Complications
Clinically significant stenoses of branches of the aortic arch, especially the subclavian and axillary arteries, occur in about 10% to 15% of patients.[7]
GCA patients are 17 times more likely to develop thoracic aortic aneurysms and 2.4 times more likely to develop isolated abdominal aortic aneurysms, compared with unaffected people of the same age and sex.[98] Management of aneurysms depends on size. Smaller aneurysms can be managed medically with tight blood pressure control, whereas larger ones require surgical intervention. The incidence of aortic aneurysm after diagnosis of GCA may be as high as 30%.[7]

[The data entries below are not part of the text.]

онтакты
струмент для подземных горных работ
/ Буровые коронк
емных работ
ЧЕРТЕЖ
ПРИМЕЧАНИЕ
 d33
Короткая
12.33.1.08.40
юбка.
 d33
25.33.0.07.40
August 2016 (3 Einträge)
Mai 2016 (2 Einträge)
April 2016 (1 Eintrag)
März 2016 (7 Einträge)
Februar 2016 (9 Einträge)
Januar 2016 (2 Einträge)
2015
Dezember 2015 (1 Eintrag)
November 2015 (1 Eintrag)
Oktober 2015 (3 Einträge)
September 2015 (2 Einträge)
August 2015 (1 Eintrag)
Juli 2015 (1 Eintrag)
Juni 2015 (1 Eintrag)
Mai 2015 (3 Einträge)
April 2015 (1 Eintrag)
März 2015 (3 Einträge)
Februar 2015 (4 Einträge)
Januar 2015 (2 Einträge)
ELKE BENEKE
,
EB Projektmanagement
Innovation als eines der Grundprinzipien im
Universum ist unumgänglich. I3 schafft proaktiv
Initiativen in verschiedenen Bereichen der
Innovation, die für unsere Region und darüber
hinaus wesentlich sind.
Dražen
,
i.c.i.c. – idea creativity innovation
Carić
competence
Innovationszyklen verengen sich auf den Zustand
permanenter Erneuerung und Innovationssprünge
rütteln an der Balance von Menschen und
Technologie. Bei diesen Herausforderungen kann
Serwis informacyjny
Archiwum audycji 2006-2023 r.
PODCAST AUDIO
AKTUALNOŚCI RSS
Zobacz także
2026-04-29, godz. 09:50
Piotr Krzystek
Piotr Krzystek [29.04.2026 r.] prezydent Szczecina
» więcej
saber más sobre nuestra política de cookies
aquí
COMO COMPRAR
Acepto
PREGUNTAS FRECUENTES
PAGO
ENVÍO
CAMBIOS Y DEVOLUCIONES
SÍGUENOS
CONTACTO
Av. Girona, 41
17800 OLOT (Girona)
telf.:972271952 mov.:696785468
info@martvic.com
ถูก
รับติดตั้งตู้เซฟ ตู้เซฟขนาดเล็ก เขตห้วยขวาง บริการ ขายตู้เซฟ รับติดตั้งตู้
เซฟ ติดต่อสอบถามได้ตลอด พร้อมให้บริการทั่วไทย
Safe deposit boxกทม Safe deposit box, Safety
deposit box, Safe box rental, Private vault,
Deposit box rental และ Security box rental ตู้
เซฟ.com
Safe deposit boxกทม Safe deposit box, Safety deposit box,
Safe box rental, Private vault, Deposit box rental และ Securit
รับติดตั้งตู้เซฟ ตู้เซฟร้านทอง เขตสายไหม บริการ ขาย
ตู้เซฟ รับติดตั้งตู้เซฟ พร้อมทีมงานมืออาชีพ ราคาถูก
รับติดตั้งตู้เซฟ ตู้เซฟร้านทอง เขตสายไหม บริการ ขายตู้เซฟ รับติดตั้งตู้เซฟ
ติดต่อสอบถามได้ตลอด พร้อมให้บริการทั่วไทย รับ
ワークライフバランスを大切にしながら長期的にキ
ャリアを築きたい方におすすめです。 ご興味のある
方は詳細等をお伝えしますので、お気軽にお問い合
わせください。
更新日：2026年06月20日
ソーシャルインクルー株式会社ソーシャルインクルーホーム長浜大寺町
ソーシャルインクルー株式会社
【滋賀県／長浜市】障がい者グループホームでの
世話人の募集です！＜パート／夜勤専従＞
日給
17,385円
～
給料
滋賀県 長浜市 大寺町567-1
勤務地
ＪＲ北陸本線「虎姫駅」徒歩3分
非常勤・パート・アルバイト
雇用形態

The treatment of GCA is associated with significant toxicity; therefore, measures to prevent or treat glucocorticoid-related adverse effects are very important. These may include managing glucocorticoid-induced diabetes, monitoring for and treating elevated blood pressure, and preventing glucocorticoid-induced bone loss with calcium, vitamin D, and bisphosphonates.
Appropriate immunisations, including influenza and pneumococcal vaccines, should be administered.
Once blindness has occurred, it is usually irreversible. Hence, treatment with glucocorticoids should be started immediately in patients with visual symptoms or a high clinical suspicion of GCA (while awaiting confirmation of diagnosis, including results of temporal artery biopsy and acute-phase reactants).[102]
The risk of vision loss after starting glucocorticoid therapy is about 1% for patients with no preceding loss of vision. In patients with impaired vision before treatment, the risk of progressive vision loss is about 13%. Data are based on a 5-year period of follow-up.[103]
The presence of constitutional symptoms or polymyalgia rheumatica may be associated with a reduced risk of blindness.[104]